Information Systems Auditing
Organizations today are engulfed in a constant state of audit. Between Sarbanes Oxley controls testing, regulatory agency audits, corporate client audits, and internal audit department audits companies are in a constant state of audit with many of these occurring simultaneously and throughout the year. Companies are expected to support more and more audits with fewer and fewer resources.
IntelliGRACS Group can help.
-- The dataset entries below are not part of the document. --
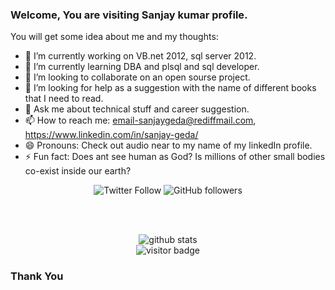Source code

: ### Welcome, You are visiting Sanjay kumar profile.


You will get some idea about me and my thoughts:

- 🔭 I’m currently working on VB.net 2012, sql server 2012.
- 🌱 I’m currently learning DBA and plsql and sql developer.
- 👯 I’m looking to collaborate on an open sourse project.
- 🤔 I’m looking for help as a suggestion with the name of different books that I need to read.
- 💬 Ask me about technical stuff and career suggestion.
- 📫 How to reach me: email-sanjaygeda@rediffmail.com, https://www.linkedin.com/in/sanjay-geda/
- 😄 Pronouns: Check out audio near to my name of my linkedIn profile.
- ⚡ Fun fact: Does ant see human as God? Is millions of other small bodies co-exist inside our earth? 


<p  align="center">
  <img src="https://img.shields.io/twitter/follow/sanjaygeda?style=social" alt="Twitter Follow"/>
  <img src="https://img.shields.io/github/followers/sanjaygeda?style=social" alt="GitHub followers"/>
  <!--<a href="https://medium.com/@er.ashishkarn"> <img src="https://github.com/asharn/asharn/blob/master/badges/medium.svg" alt="Medium"/></a>-->
  <!--<a href="https://stackoverflow.com/users/3384821/ashish-karn"> <img src="https://github.com/asharn/asharn/blob/master/badges/stackoverflow.svg" alt="Stackoverflow"/></a>-->
  <!--<a href="https://stackoverflow.com/users/16074558/sanjay-kumar"><img src="https://stackexchange.com/users/flair/4125582.png" width="158" height="20" alt="profile for Sanjay Kumar on Stack Exchange, a network of free, community-driven Q&amp;A sites" title="profile for Sanjay Kumar on Stack Exchange, a network of free, community-driven Q&amp;A sites"></a>-->

</p></br></br>


<p  align="center">
  <img src="https://github-readme-stats.vercel.app/api/?username=sanjaygeda&show_icons=true&title_color=fffffff&icon_color=000000&text_color=000000" alt="github stats"/></br>
  <img src="https://visitor-badge.laobi.icu/badge?page_id=sanjaygeda.sanjaygeda" alt="visitor badge"/></br>
</p>

### Thank You
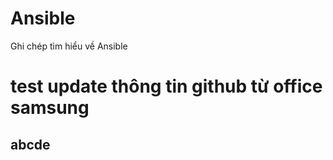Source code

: # Ansible
Ghi chép tìm hiểu về Ansible

# test update thông tin github từ office samsung



## abcde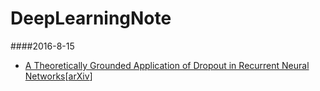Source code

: # DeepLearningNote

####2016-8-15 

- [A Theoretically Grounded Application of Dropout in Recurrent Neural Networks](note/2016-8-15.md)[[arXiv](http://arxiv.org/abs/1512.05287)]
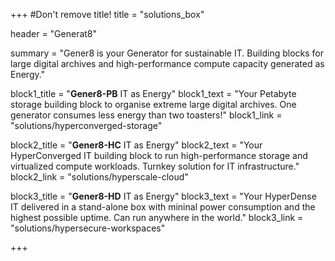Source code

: +++
#Don't remove title!
title = "solutions_box"

header = "Generat8"

summary = "Gener8 is your Generator for sustainable IT. Building blocks for large digital archives and high-performance compute capacity generated as Energy."

block1_title = "**Gener8-PB** IT as Energy"
block1_text = "Your Petabyte storage building block to organise extreme large digital archives. One generator consumes less energy than two toasters!"
block1_link = "solutions/hyperconverged-storage"

block2_title = "**Gener8-HC** IT as Energy"
block2_text = "Your HyperConverged IT building block to run high-performance storage and virtualized compute workloads. Turnkey solution for IT infrastructure."
block2_link = "solutions/hyperscale-cloud"

block3_title = "**Gener8-HD** IT as Energy"
block3_text = "Your HyperDense IT delivered in a stand-alone box with mininal power consumption and the highest possible uptime. Can run anywhere in the world."
block3_link = "solutions/hypersecure-workspaces"

+++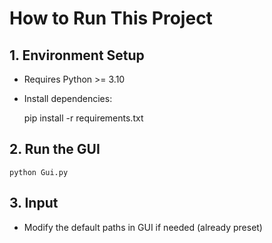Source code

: # How to Run This Project

## 1. Environment Setup
- Requires Python >= 3.10
- Install dependencies:

    pip install -r requirements.txt

## 2. Run the GUI

    python Gui.py

## 3. Input
- Modify the default paths in GUI if needed (already preset)
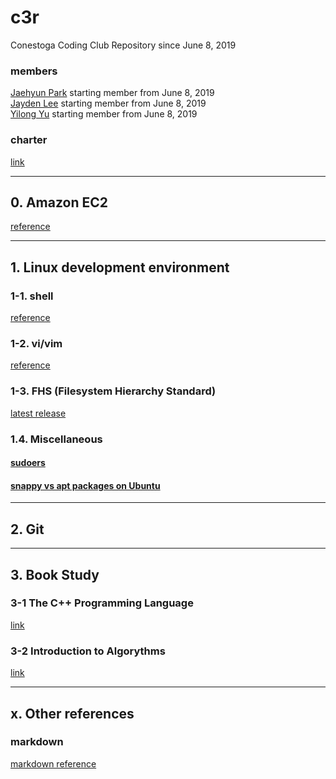 # c3r 
Conestoga Coding Club Repository since June 8, 2019

### members
[Jaehyun Park](https://jaeyp.github.io/) starting member from June 8, 2019  
[Jayden Lee]() starting member from June 8, 2019  
[Yilong Yu]() starting member from June 8, 2019  

### charter 
[link](https://github.com/jaeyp/c3r/blob/master/doc/charter.txt)

---

## 0. Amazon EC2
[reference](https://github.com/jaeyp/c3r/tree/master/ec2)

---

## 1. Linux development environment
### 1-1. shell
[reference](https://github.com/jaeyp/c3r/tree/master/shell)

### 1-2. vi/vim
[reference](https://github.com/jaeyp/c3/tree/master/vi)

### 1-3. FHS (Filesystem Hierarchy Standard)
[latest release](https://refspecs.linuxfoundation.org/FHS_3.0/fhs/index.html)  

### 1.4. Miscellaneous
#### [sudoers]()

#### [snappy vs apt packages on Ubuntu]()

---

## 2. Git

---

## 3. Book Study
### 3-1 The C++ Programming Language
[link](https://github.com/jaeyp/c3r/tree/master/book/the_c%2B%2B_programming_language)  

### 3-2 Introduction to Algorythms
[link](https://github.com/jaeyp/c3r/tree/master/book/introduction_to_algorythms)  

---

## x. Other references
### markdown
[markdown reference](https://github.com/jaeyp/markdown)
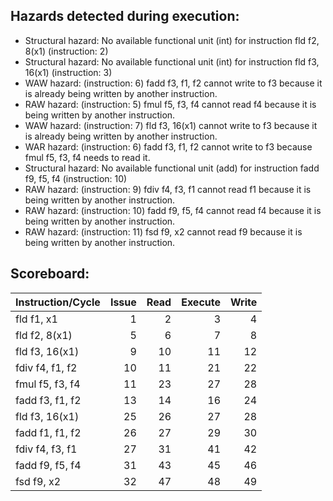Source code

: ## Hazards detected during execution:
- Structural hazard: No available functional unit (int) for instruction fld f2, 8(x1) (instruction: 2)
- Structural hazard: No available functional unit (int) for instruction fld f3, 16(x1) (instruction: 3)
- WAW hazard: (instruction: 6) fadd f3, f1, f2 cannot write to f3 because it is already being written by another instruction.
- RAW hazard: (instruction: 5) fmul f5, f3, f4 cannot read f4 because it is being written by another instruction.
- WAW hazard: (instruction: 7) fld f3, 16(x1) cannot write to f3 because it is already being written by another instruction.
- WAR hazard: (instruction: 6) fadd f3, f1, f2 cannot write to f3 because fmul f5, f3, f4 needs to read it.
- Structural hazard: No available functional unit (add) for instruction fadd f9, f5, f4 (instruction: 10)
- RAW hazard: (instruction: 9) fdiv f4, f3, f1 cannot read f1 because it is being written by another instruction.
- RAW hazard: (instruction: 10) fadd f9, f5, f4 cannot read f4 because it is being written by another instruction.
- RAW hazard: (instruction: 11) fsd f9, x2 cannot read f9 because it is being written by another instruction.

## Scoreboard:
| Instruction/Cycle   |   Issue |   Read |   Execute |   Write |
|:--------------------|--------:|-------:|----------:|--------:|
| fld f1, x1          |       1 |      2 |         3 |       4 |
| fld f2, 8(x1)       |       5 |      6 |         7 |       8 |
| fld f3, 16(x1)      |       9 |     10 |        11 |      12 |
| fdiv f4, f1, f2     |      10 |     11 |        21 |      22 |
| fmul f5, f3, f4     |      11 |     23 |        27 |      28 |
| fadd f3, f1, f2     |      13 |     14 |        16 |      24 |
| fld f3, 16(x1)      |      25 |     26 |        27 |      28 |
| fadd f1, f1, f2     |      26 |     27 |        29 |      30 |
| fdiv f4, f3, f1     |      27 |     31 |        41 |      42 |
| fadd f9, f5, f4     |      31 |     43 |        45 |      46 |
| fsd f9, x2          |      32 |     47 |        48 |      49 |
We are experienced in preparing for, supporting, conducting, and recovering from audits.
IntelliGRACS can help by:
- Planning or preparing organizations for external audits focused on SSAE16 SOC2, Sarbanes-Oxley, GLBA, PCI, ISO27001/27002, HIPAA, others.
- Planning or preparing organizations for internal audits of your IT, IT Governance, Risk Management, and all components of your Security program.
- Writing of controls, self-test requirements, and identify required supporting documentation
- Recommending or managing remediation steps to correct issues found during audits
- Conducting gap analysis against applicable standards as requested
- Proactively identifying areas that need to be addressed before an audit uncovers the problem
- Conducting audits based on requirements in accordance with IS audit standards, guidelines, and best practices.
- Developing a risk-based IS audit strategy for the organization.
- Planning specific audits to ensure that IT and business systems are protected and controlled.
- Communicate emerging issues, potential risks, and audit results to key stakeholders.